• Exercise: Copy the listing below line for line, keeping every word, character, and line break unchanged.

• Data provided:
########################################
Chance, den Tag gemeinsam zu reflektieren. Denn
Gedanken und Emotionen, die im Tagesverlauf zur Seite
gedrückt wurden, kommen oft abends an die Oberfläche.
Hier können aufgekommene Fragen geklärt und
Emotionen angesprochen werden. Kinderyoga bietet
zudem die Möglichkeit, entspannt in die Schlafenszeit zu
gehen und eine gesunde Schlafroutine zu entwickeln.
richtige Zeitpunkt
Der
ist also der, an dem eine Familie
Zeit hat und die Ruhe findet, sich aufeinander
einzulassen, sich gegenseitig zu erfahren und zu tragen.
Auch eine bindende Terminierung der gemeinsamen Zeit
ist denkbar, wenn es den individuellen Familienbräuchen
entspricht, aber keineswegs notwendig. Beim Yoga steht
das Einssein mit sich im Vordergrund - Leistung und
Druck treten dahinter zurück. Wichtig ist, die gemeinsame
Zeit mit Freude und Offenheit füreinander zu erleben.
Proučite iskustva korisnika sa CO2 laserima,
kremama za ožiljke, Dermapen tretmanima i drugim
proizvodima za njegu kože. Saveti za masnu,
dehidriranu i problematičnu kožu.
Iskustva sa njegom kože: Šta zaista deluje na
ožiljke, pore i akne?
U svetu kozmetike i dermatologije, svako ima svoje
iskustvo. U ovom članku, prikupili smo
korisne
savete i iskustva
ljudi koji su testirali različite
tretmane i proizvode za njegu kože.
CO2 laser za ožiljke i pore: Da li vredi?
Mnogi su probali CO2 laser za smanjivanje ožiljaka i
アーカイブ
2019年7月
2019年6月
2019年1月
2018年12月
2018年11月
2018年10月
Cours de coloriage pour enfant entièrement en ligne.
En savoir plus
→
########################################
• Exercise solution:
Chance, den Tag gemeinsam zu reflektieren. Denn
Gedanken und Emotionen, die im Tagesverlauf zur Seite
gedrückt wurden, kommen oft abends an die Oberfläche.
Hier können aufgekommene Fragen geklärt und
Emotionen angesprochen werden. Kinderyoga bietet
zudem die Möglichkeit, entspannt in die Schlafenszeit zu
gehen und eine gesunde Schlafroutine zu entwickeln.
richtige Zeitpunkt
Der
ist also der, an dem eine Familie
Zeit hat und die Ruhe findet, sich aufeinander
einzulassen, sich gegenseitig zu erfahren und zu tragen.
Auch eine bindende Terminierung der gemeinsamen Zeit
ist denkbar, wenn es den individuellen Familienbräuchen
entspricht, aber keineswegs notwendig. Beim Yoga steht
das Einssein mit sich im Vordergrund - Leistung und
Druck treten dahinter zurück. Wichtig ist, die gemeinsame
Zeit mit Freude und Offenheit füreinander zu erleben.
Proučite iskustva korisnika sa CO2 laserima,
kremama za ožiljke, Dermapen tretmanima i drugim
proizvodima za njegu kože. Saveti za masnu,
dehidriranu i problematičnu kožu.
Iskustva sa njegom kože: Šta zaista deluje na
ožiljke, pore i akne?
U svetu kozmetike i dermatologije, svako ima svoje
iskustvo. U ovom članku, prikupili smo
korisne
savete i iskustva
ljudi koji su testirali različite
tretmane i proizvode za njegu kože.
CO2 laser za ožiljke i pore: Da li vredi?
Mnogi su probali CO2 laser za smanjivanje ožiljaka i
アーカイブ
2019年7月
2019年6月
2019年1月
2018年12月
2018年11月
2018年10月
Cours de coloriage pour enfant entièrement en ligne.
En savoir plus
→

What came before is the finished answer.